## Exercise input:
.....
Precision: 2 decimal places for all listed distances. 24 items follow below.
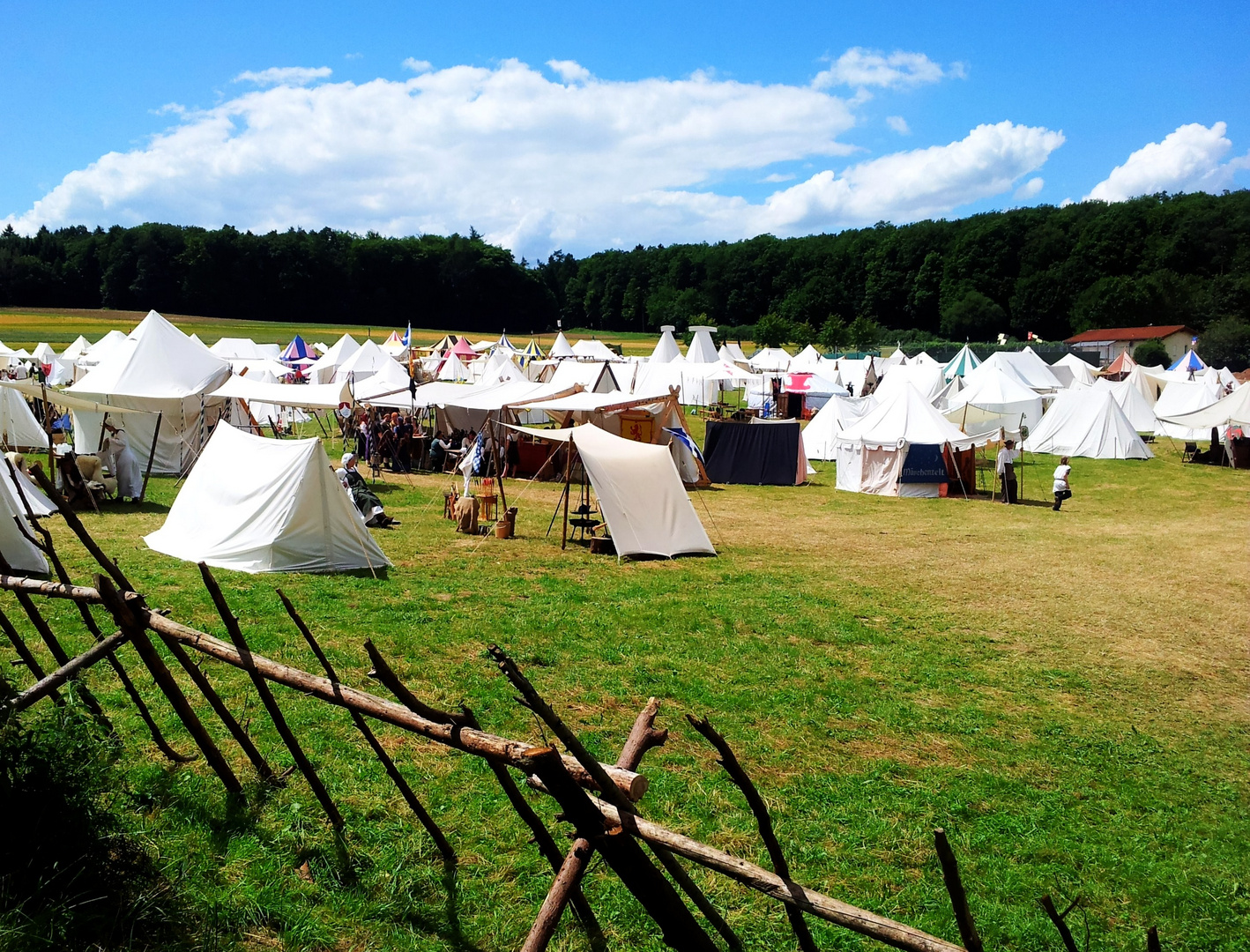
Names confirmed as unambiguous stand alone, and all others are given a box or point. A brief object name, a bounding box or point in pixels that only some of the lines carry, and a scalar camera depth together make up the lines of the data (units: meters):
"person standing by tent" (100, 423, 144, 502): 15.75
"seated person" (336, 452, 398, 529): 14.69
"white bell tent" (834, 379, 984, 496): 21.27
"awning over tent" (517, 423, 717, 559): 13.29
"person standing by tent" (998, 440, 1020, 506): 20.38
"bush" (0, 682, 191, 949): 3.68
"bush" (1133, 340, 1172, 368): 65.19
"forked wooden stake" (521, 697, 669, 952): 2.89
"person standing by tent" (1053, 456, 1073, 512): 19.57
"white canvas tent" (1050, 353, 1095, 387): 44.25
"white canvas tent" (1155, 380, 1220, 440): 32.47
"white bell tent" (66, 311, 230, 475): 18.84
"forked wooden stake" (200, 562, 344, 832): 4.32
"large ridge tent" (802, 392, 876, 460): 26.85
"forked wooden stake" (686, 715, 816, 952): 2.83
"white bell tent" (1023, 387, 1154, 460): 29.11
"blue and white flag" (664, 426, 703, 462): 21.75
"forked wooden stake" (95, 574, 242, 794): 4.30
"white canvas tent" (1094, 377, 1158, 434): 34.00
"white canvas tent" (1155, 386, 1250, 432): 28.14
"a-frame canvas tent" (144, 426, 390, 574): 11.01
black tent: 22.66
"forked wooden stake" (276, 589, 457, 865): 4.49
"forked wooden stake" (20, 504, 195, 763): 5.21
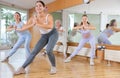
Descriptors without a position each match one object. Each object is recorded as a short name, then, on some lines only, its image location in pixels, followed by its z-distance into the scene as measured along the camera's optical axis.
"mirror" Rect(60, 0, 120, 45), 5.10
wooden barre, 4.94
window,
.....
## Required action:
State how many lines of the data include the word "canvas", with nothing else.

## Written answer:
5